▶ **Excerpted records**:
· · · · ·
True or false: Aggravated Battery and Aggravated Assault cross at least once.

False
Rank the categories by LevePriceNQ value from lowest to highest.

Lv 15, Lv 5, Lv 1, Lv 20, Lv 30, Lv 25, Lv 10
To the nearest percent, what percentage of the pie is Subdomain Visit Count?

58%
· · · · ·
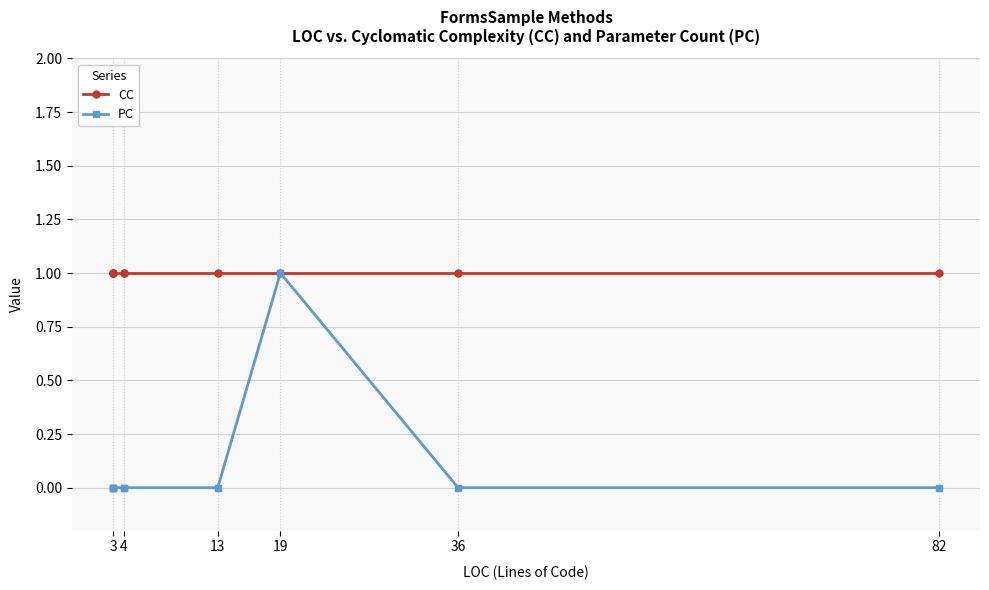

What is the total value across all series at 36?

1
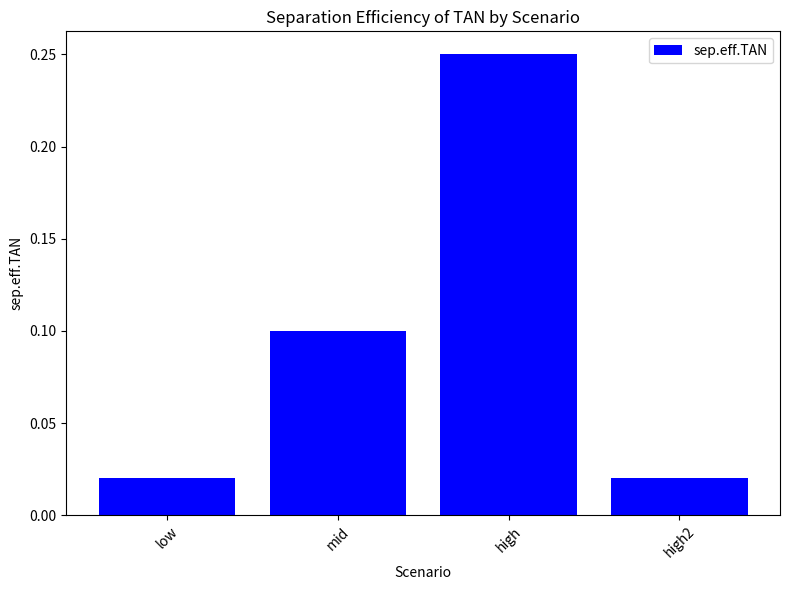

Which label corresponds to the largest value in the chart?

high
· · · · ·
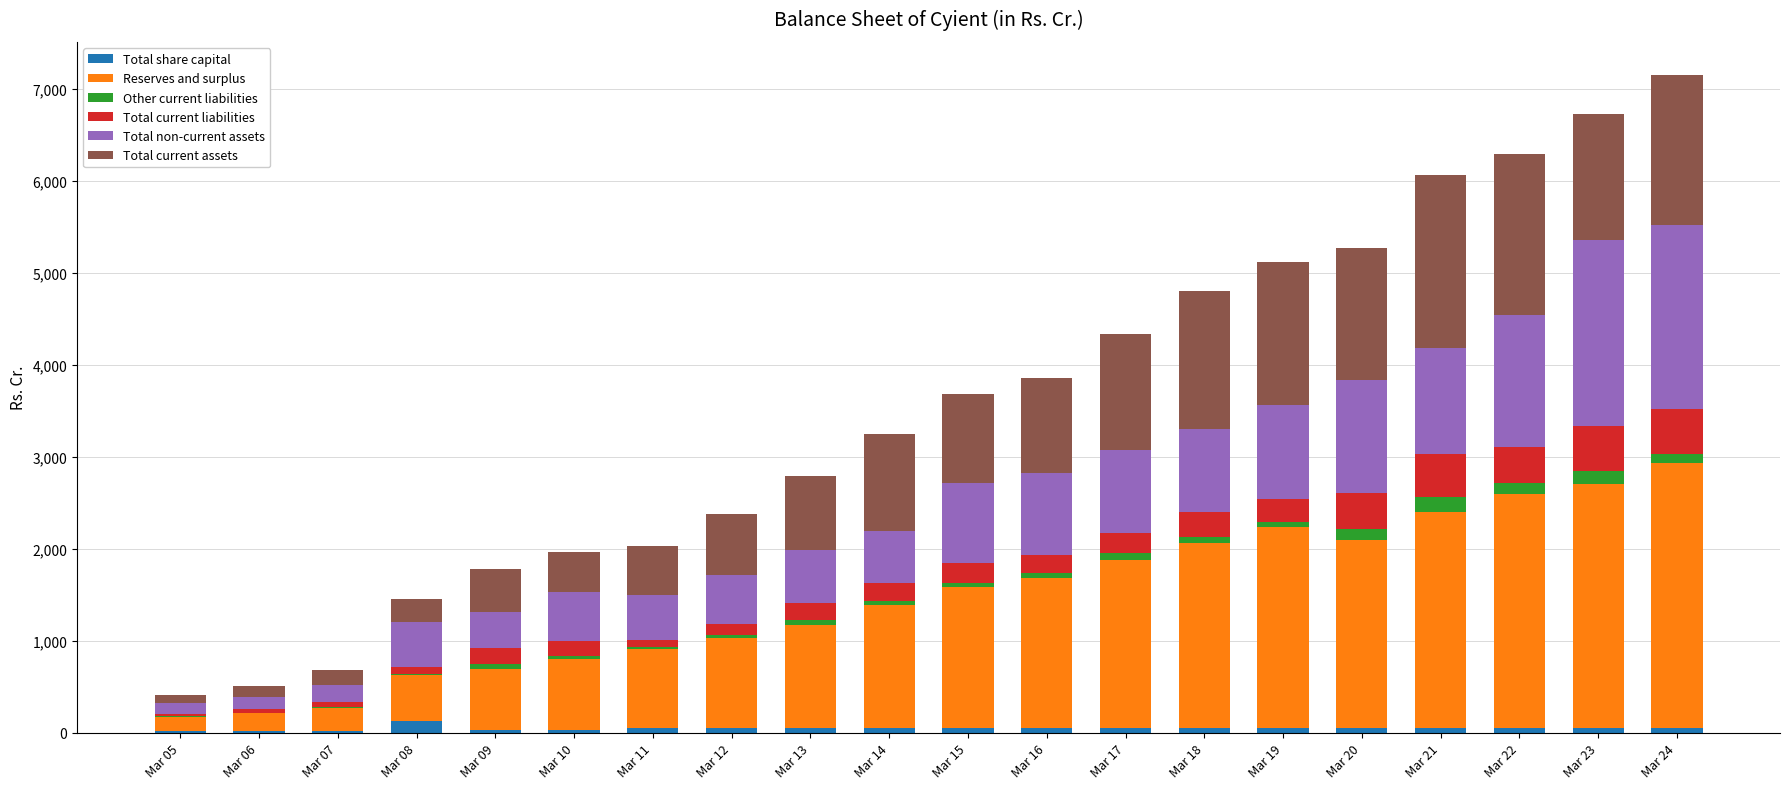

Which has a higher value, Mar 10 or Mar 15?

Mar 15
· · · · ·
▶ **Problem details**:
Can you print the rows from the line with "True or false: Aggravated" up to and including the line with "To the nearest", keeping every line exactly as it is?

▶ **Your solution**:
True or false: Aggravated Battery and Aggravated Assault cross at least once.

False
Rank the categories by LevePriceNQ value from lowest to highest.

Lv 15, Lv 5, Lv 1, Lv 20, Lv 30, Lv 25, Lv 10
To the nearest percent, what percentage of the pie is Subdomain Visit Count?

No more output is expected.